I couldn’t explain it. I just had this vague feeling that there was something on the direct opposite side of the Wall calling to me. It was like I was meant to be joined to it, but was cut off instead. Even if I could have explained this feeling, I wouldn’t have dared voice it. There was probably a Stasi file on me as it was. “Comrade Heidi Baumann is daily engaged in suspicious counterrevolutionary staring contest with the Anti-Fascist Protection Rampart,” it probably said.
As I grew up in the shadow of the Wall, under the flag of the hammer and compass, I continued to visit that section of the Wall every day that I could. Some of the details changed over the years. The Young Pioneer uniform I often wore during my visits to the Wall gave way to an FDJ uniform. My method of traveling there changed as well, from a child’s skip to a clunky Trabant. On the rare days that I couldn’t manage a visit to the Wall, I felt a sharp stab of guilt, as though I had abandoned someone calling for help. But what sense did that make? I wasn’t making a difference just by standing there.
            So it went until the twenty-eighth year of my life. Following reforms in the Soviet Union, Poland, and Hungary, our own hardline government finally began to bend to the people’s will. Erich Honecker, our intransigent fossil of a leader, was ousted. And then, on the evening of November 9, 1989, Günter Schabowski announced on television that the border with the West was now open. After all this time, could it really be true?
            I went to see if it was. It wasn’t exactly an original thought. Huge crowds were gathering at the checkpoints in the Wall to see if the border was really opening. The border guards seemed to know nothing about any change in policy, but they eventually gave in and let the people pass through. They were greeted warmly by the people on the other side, the people whom our government would have us believe were “fascists.” Soon, people were climbing over the Wall, but no one was shooting at them. The Wall had become harmless.
            I ran to the section of the Wall to which I had always been drawn. A hand reached down to help me up and I took it. As I came up onto the Wall, I gazed into the face of a twenty-eight-year-old woman. She was… me. A different me. A Western me, with a mass of curly hair atop her head and a most peculiar outfit composed of bright, neon colors. We embraced as we came together on top of the Wall.

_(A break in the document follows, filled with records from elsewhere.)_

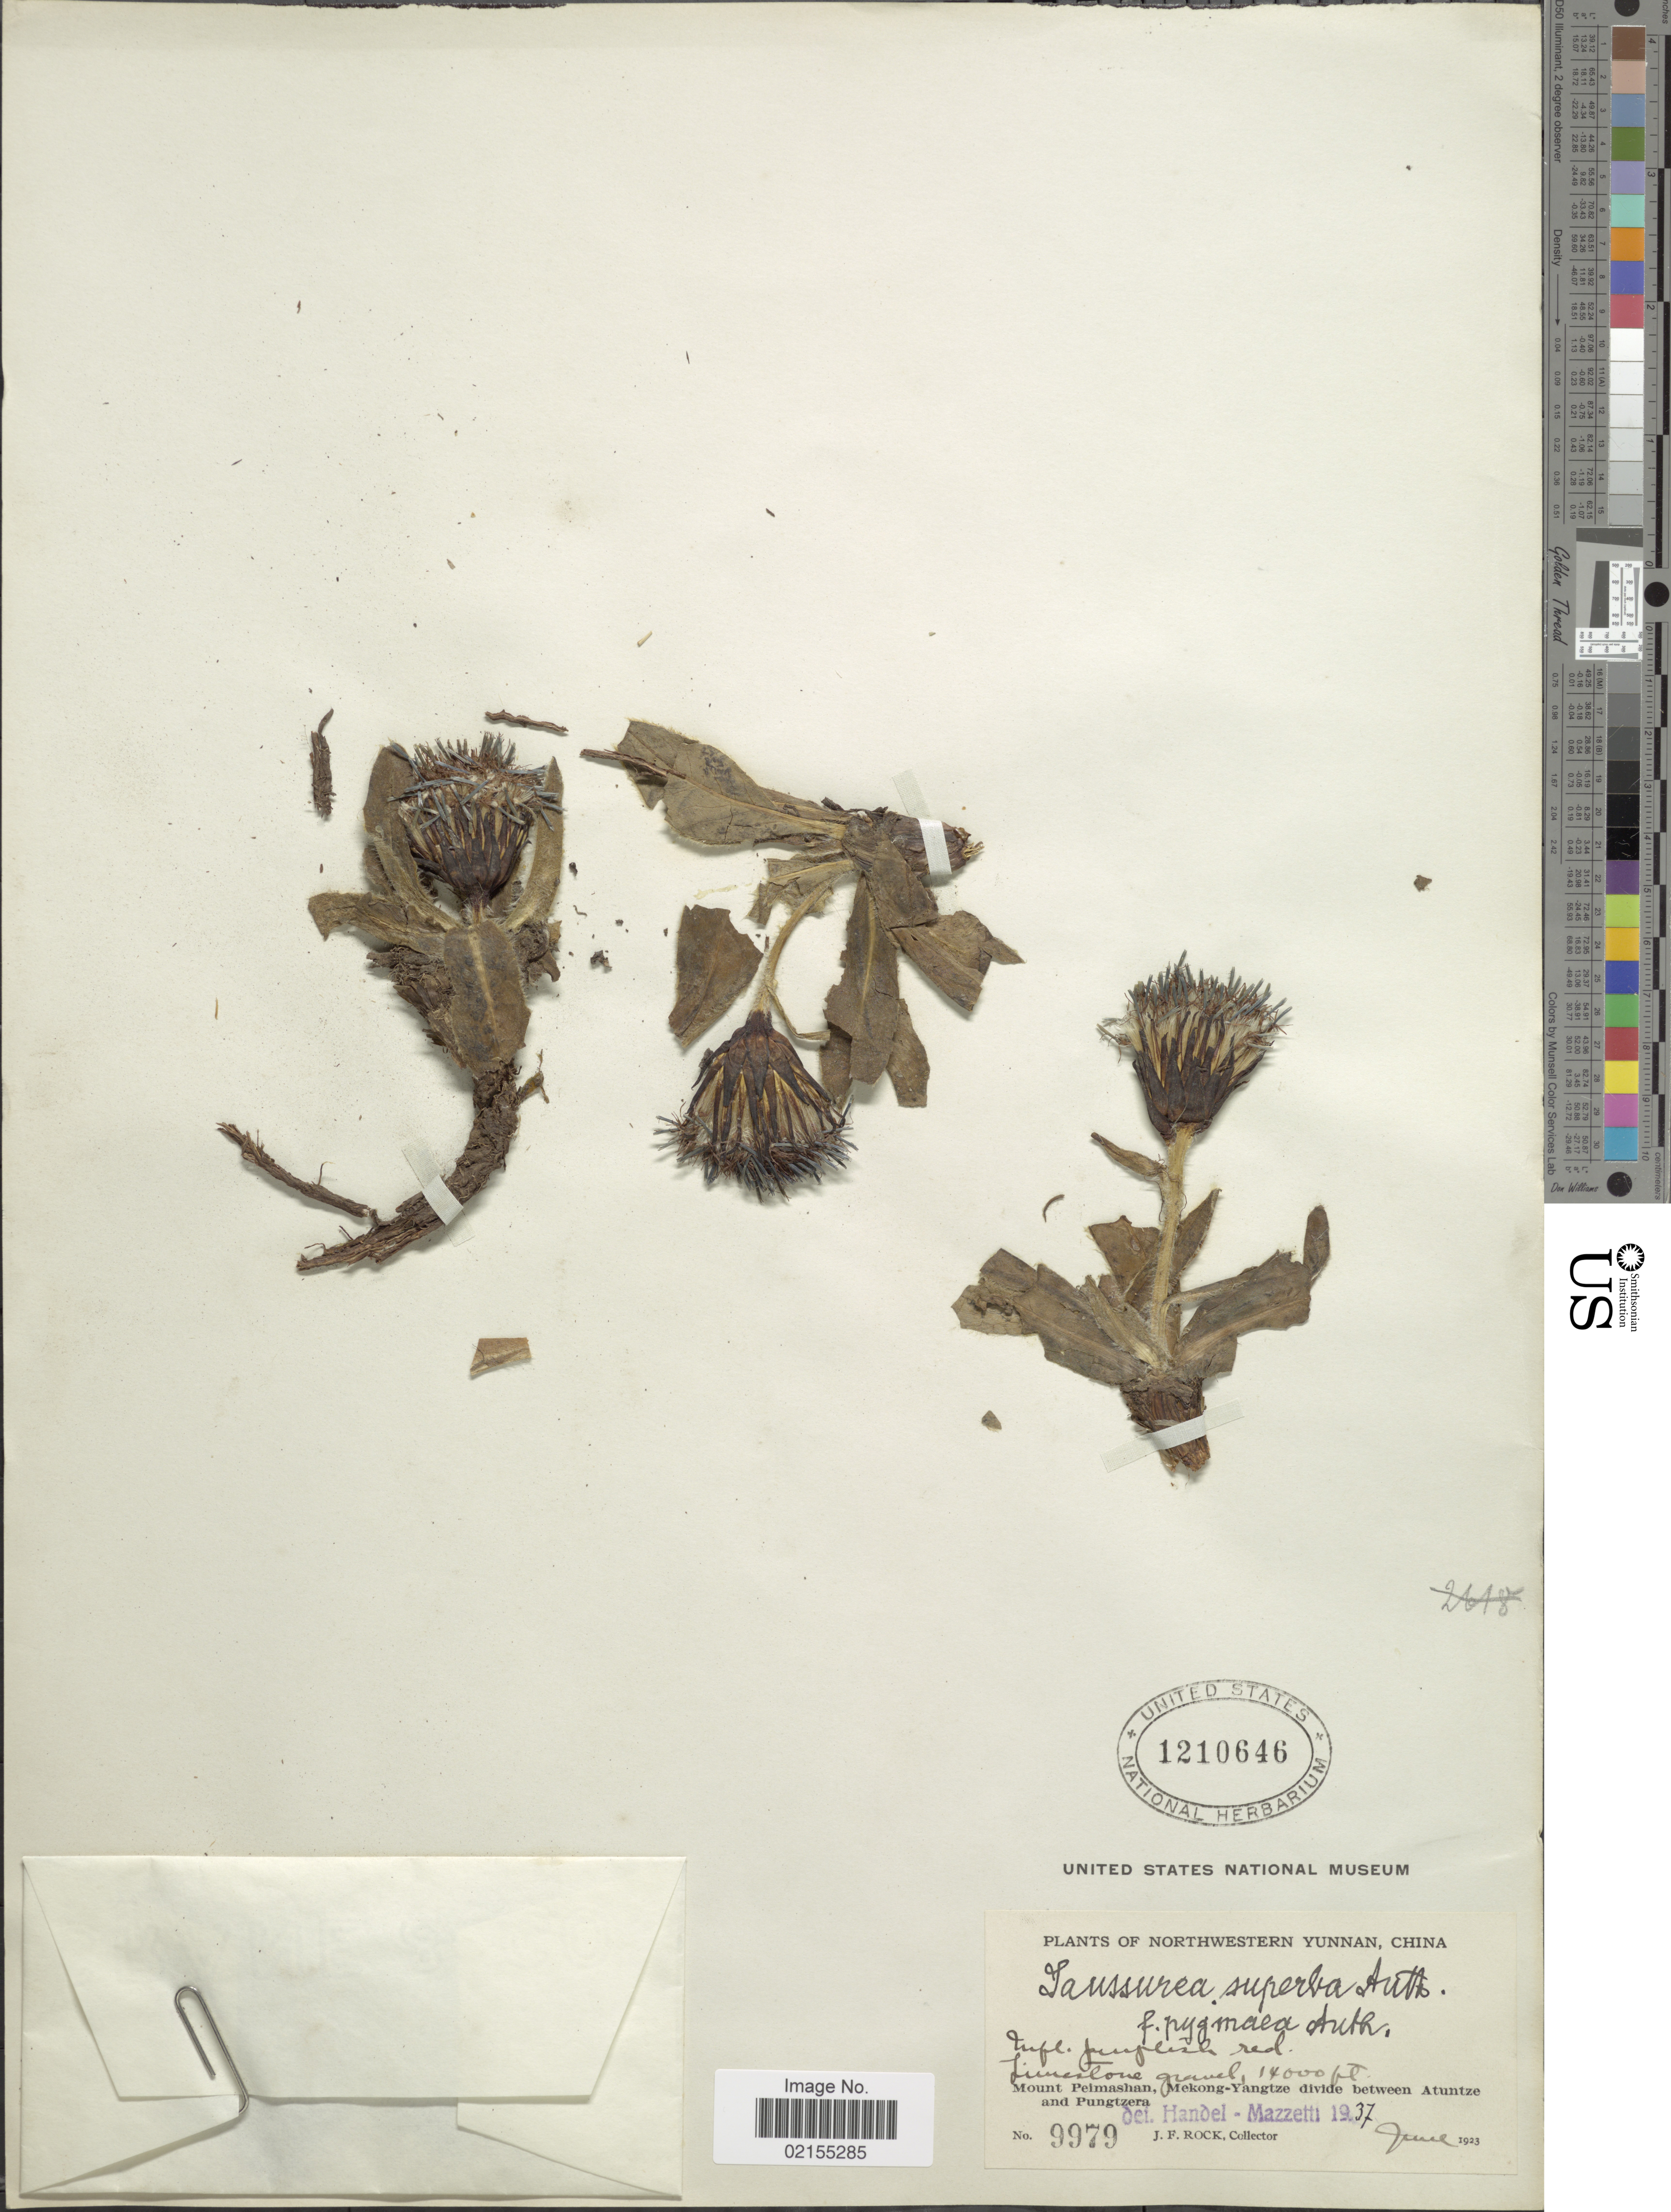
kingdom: Plantae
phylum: Tracheophyta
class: Magnoliopsida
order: Asterales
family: Asteraceae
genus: Saussurea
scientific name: Saussurea hieracioides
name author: Hook. f.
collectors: J. Rock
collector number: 9979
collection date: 1923-06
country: China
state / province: Yunnan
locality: Northwestern Yunnan, China, Mount Peimashan, Mekong-Yangtze divide between Atuntze and Pungtzera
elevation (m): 4267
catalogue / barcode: US 1210646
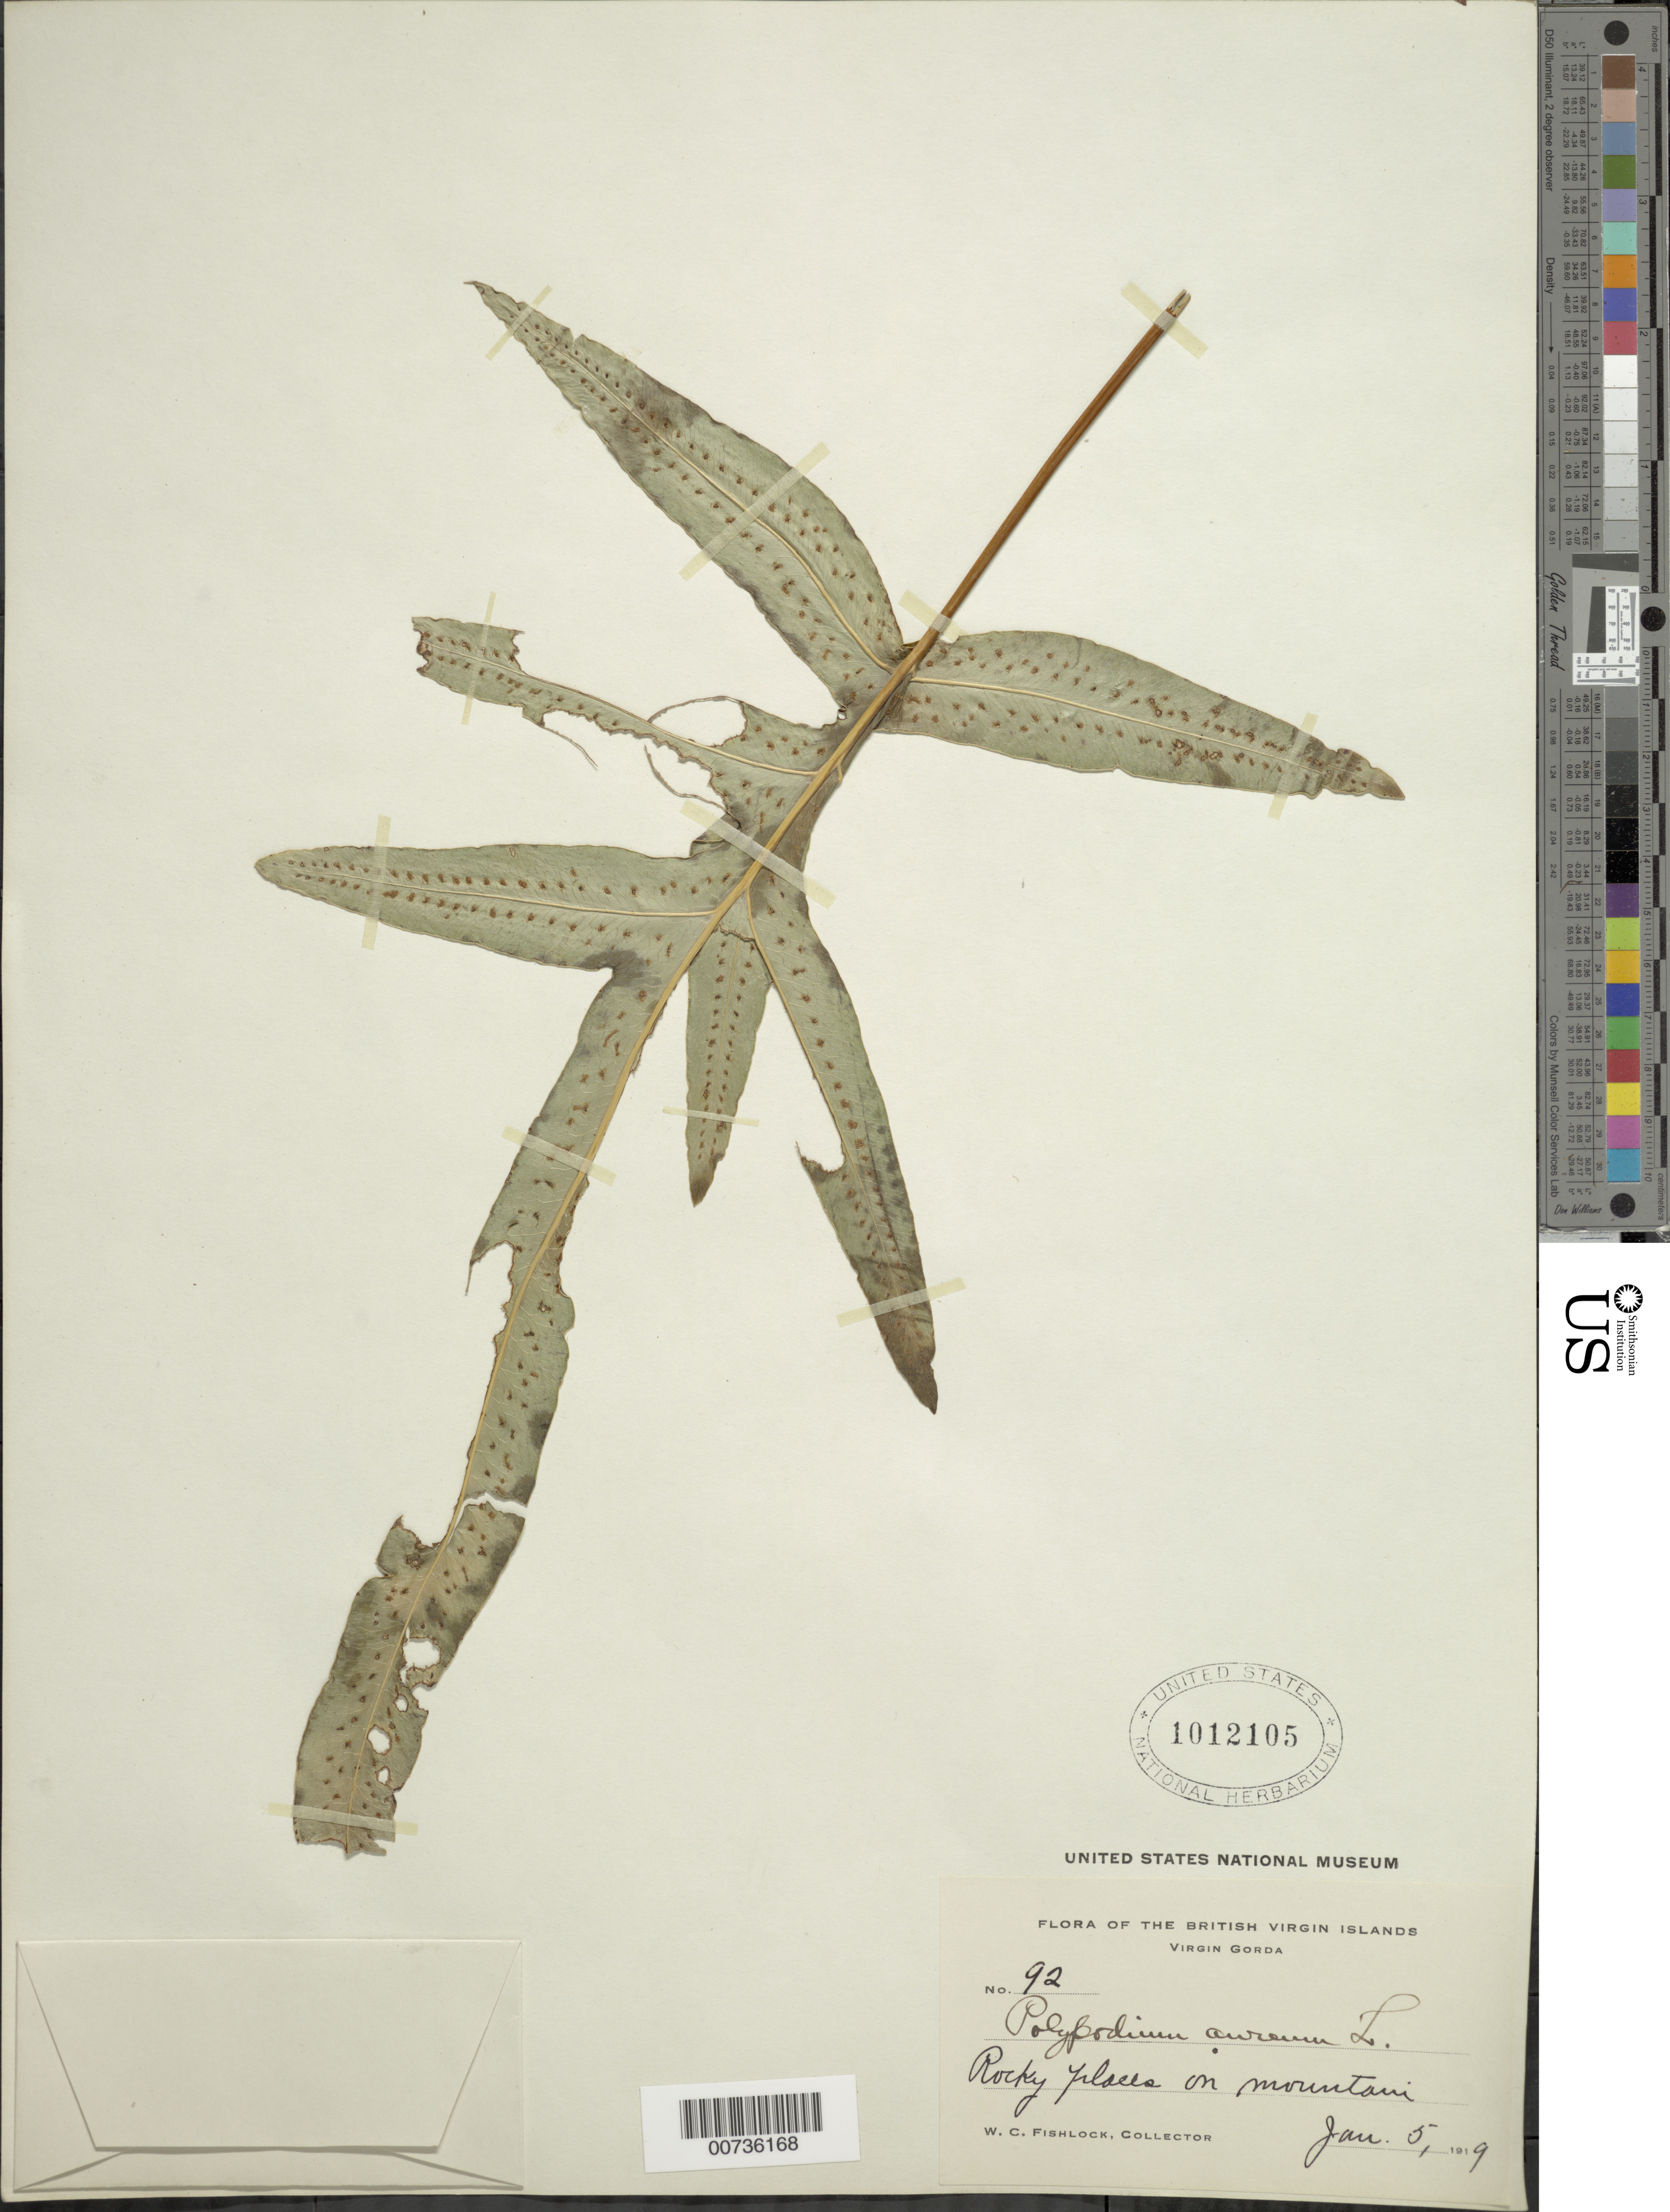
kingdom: Plantae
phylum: Tracheophyta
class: Polypodiopsida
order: Polypodiales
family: Polypodiaceae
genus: Phlebodium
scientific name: Phlebodium aureum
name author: (L.) J. Sm.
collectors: W. Fishlock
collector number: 92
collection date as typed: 05 Jan 1919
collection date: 1919-01-05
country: British Virgin Islands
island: Virgin Gorda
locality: Mountain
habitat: Rocky Yrlaces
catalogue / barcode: US 1012105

As I would soon learn, she was Marlene Baumann, the identical twin sister I had never known. She had been with relatives in the West on that day in 1961 when the Wall was built. No doubt hoping to spare us the pain of separation, our respective guardians had both chosen to never tell us about the other.
And yet, we had somehow been able to sense the other. For as long as we could remember, we had felt the same pull. On every day that we could, we had stood directly across from each other, as close as we could be with the Wall in the way.